Besides to gloat when someone get the bracelets is to tempt fate, and while I didn't tempt fate the fickle bitch still had unpleasant things in store for me. I will never forget the day in Zagreb at the seedy little outdoor cafe when the unshaven man in the cheap suit leaned over, tapped me on the shoulder and said " Mr. W__________, to put it in terms you can understand, you are nicked."  And I was nicked, caught as bare assed as new born babe with no excuse, and no means of escape. My "mate" wasn't exactly correct it wasn't a Turkish prison that I spent some time in, it was a Croatian one. I hear the Turkish ones are nice by comparison.  Stone walls, and iron bars make a pretty decent prison, and damn if those iron bars weren't cold, but I had long ago decided that I was too pretty for prison, and had determined to do whatever I needed to do in order to make my stay as short as possible.

I resolved to tell as many lies in as many languages as possible, even perhaps mixing in just enough truth to make it easy to swallow to get my ass out of this cold prison.  The HMFIC, came on my second day to inquire if my stay had been as pleasant as I had hoped, and to see if I had anything I would like to share. I told him that I certainly did have things to share, and "that it would be a mistake to let me die."  This piqued his interest, and we had many a sit down chat about things I knew, and the things that I made him think I knew. I am no hero, I am not willing to have my fingernails pulled out with wire pliers if I can help it. I detected early on in my life that I had an allergic reaction to physical pain, and since the old methods die hard, my captors were certain to apply the "old let's beat the shit out of him until he talks" approach. That was a bit of distress that I wanted to avoid, so I talked. Sure I talked, and talked and talked. I told some astounding lies, and some half truths, and I even brought back the stutter in the hopes they would get tired of listening to me try to talk. The stutter helped it kept the talking going on longer and longer each time that eventually the beatings stopped. Possibly because after each beating I made my stutter that much worse.

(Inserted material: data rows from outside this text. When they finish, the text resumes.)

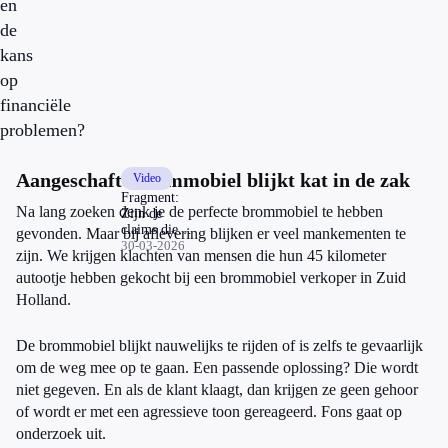
en
de
kans
op
financiële
problemen?
Aangeschafte brommobiel blijkt kat in de zak
Video
Fragment:
Na lang zoeken denk je de perfecte brommobiel te hebben
Zijn de
claims die
gevonden. Maar bij aflevering blijken er veel mankementen te
influencers
30-03-2026
zijn. We krijgen klachten van mensen die hun 45 kilometer
doen over
autootje hebben gekocht bij een brommobiel verkoper in Zuid
Vitakruid
betrouwbaar?
Holland.
De brommobiel blijkt nauwelijks te rijden of is zelfs te gevaarlijk
om de weg mee op te gaan. Een passende oplossing? Die wordt
niet gegeven. En als de klant klaagt, dan krijgen ze geen gehoor
of wordt er met een agressieve toon gereageerd. Fons gaat op
onderzoek uit.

Eventually, my captors figured that I was a well that had run dry, and they were faced with the three major choices that happens in that situation. To kill me, to turn me, or to exchange me. I was vehemently opposed to the first, and therefore resolved to allow them to think they had accomplished the second in order for them to do the third. I was exchanged for some other poor sap from the other side who had the same shitty luck that I had, on a desolate road outside of some nameless city on the Hungarian/Austrian border. I was flown back to the mother country, taken into the office of some fellow I'd never met before, and asked "how compromised are you?, for as you know a compromised spy might as well be a dead spy."  I wasn't sure exactly how to answer that question, and it took a while for the powers that be to figure out that I wasn't entirely useless to them, but that I was going to have to take a rather long vacation somewhere quite for the world to forget about me for a while. The good news, if there was any good news, is that once that sorted out what I had told those Croatian bastards was more lie than truth, they gave me my second nickname. Which after consideration is probably why the the first nickname of "Billy No Mates" is still true. They dubbed me, with considerable pride and just a bit too much glee, "Billy Liar."